- **TASK DETAILS**: From the entries below, copy every line that holds the word "الجواد".
RECORDS PROVIDED section start
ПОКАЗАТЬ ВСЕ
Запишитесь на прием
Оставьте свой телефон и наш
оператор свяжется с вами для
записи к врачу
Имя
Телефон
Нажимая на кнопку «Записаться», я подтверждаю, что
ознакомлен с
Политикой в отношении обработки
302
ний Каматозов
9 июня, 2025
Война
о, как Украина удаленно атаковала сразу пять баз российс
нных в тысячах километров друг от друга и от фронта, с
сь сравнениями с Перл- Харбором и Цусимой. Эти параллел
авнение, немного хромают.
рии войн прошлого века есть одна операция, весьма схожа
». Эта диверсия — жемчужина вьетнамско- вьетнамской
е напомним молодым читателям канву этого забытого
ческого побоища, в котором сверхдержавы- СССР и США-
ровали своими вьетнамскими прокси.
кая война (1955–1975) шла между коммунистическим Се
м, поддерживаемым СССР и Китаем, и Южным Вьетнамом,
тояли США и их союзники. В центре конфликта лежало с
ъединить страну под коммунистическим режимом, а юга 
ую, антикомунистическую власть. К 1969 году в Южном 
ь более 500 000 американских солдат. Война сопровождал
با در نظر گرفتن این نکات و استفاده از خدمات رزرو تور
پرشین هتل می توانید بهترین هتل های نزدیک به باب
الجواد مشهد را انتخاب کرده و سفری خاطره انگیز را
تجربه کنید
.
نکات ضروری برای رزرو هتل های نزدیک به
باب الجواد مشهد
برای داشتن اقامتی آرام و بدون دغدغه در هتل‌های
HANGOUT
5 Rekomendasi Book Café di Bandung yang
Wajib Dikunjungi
RECORDS PROVIDED section end
- **TASK RESULT**:
الجواد مشهد را انتخاب کرده و سفری خاطره انگیز را
باب الجواد مشهد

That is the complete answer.